On 22.06.2018 19:36, Johannes Sixt wrote:
Am 22.06.2018 um 14:04 schrieb Marc Strapetz:
On Windows, when creating following repository:
$ git init
$ echo "1" > file.txt
$ git add .
$ git commit -m "initial import"
$ ren file.txt File.txt
$ git config core.ignorecase false
This is a user error. core.ignorecase is *not* an instruction as in
"hey, Git, do not ignore the case of file names". It is better regarded
as an internal value, with which Git remembers how it should treat the
names of files that it receives when it traverses the directories on the
disk.
Git could probe the file system capabilities each time it runs. But that
would be wasteful. Hence, this probe happens only once when the
repository is initialized, and the result is recorded in this
configuration value. You should not change it.

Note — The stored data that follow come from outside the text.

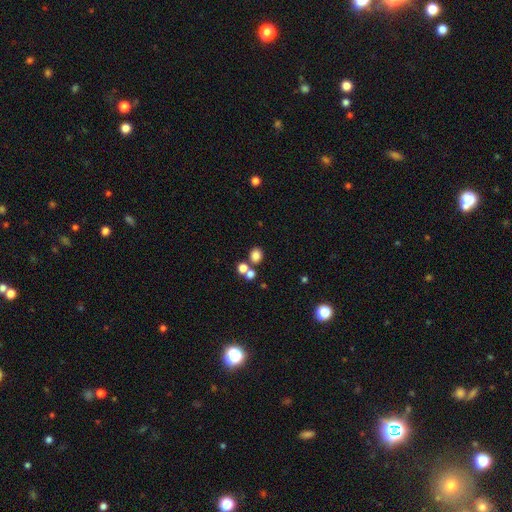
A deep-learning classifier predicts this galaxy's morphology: Smooth or featured? Predicted: smooth (p=0.79). How rounded? Predicted: round (p=0.72). Merging? Predicted: none (p=0.63).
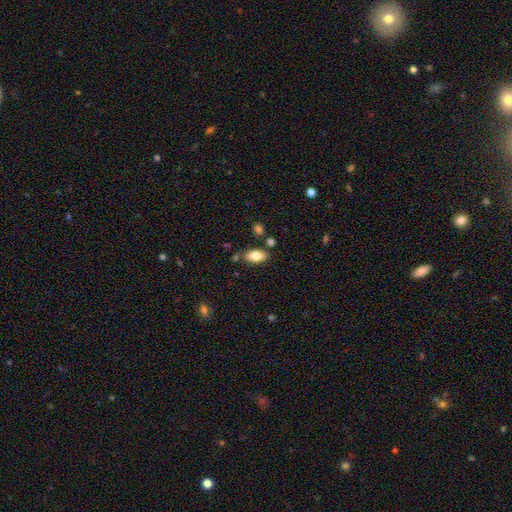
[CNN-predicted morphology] Smooth or featured?
  - smooth: 80% *
  - featured or disk: 13%
  - star or artifact: 7%
How rounded?
  - in between: 91% *
  - cigar-shaped: 6%
  - round: 3%
Merging?
  - none: 78% *
  - minor disturbance: 13%
  - merger: 6%
  - major disturbance: 3%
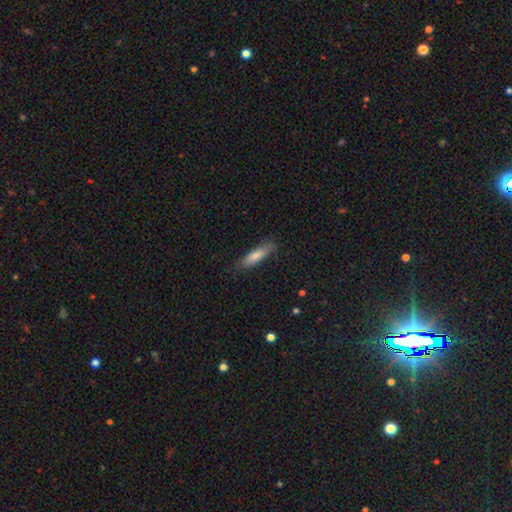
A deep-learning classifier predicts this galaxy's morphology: Overall: smooth (80%). How rounded: cigar-shaped (69%; in between 30%). Merging: none (77%).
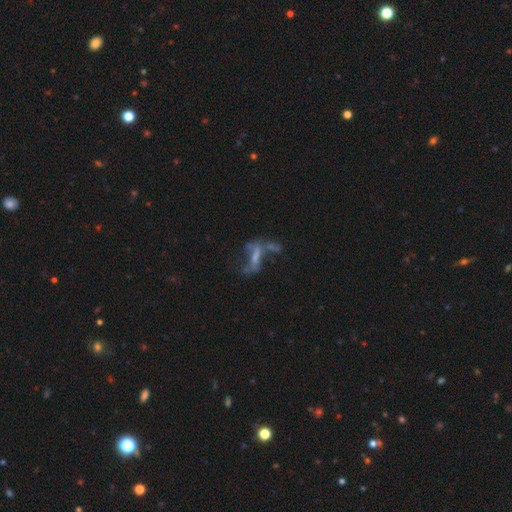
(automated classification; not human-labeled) Morphology: type=featured or disk (56%); edge-on=no (81%); merging=major disturbance (32%).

Sorry, it looks like my example was misleading. I'm actually questioning
current behavior in case of Windows repositories with core.ignorecase
initialized to false, like in following setup:
$ git init
$ git config core.ignorecase false
The repository is now set up to be case-sensitive on Windows. From this
point on, core.ignorecase won't change anymore and the repository will
be filled:
$ echo "1" > file.txt
$ git add .
$ git commit -m "initial import"
$ ren file.txt File.txt
Still, status results are:
$ git status --porcelain
?? File.txt
With the same setup sequence on Unix, it's:
$ git status --porcelain
D file.txt
?? File.txt
Is this difference, which is depending on the platform, intended? Why
not report missing file.txt as well?
The drawback of the current behavior is that a subsequent "git add ."
will result in two file names in the .git/index which are only differing
in case. This will break the repository on Windows, because only one of
both files can be checked out in the working tree. Also, it makes
case-only renames harder to be performed.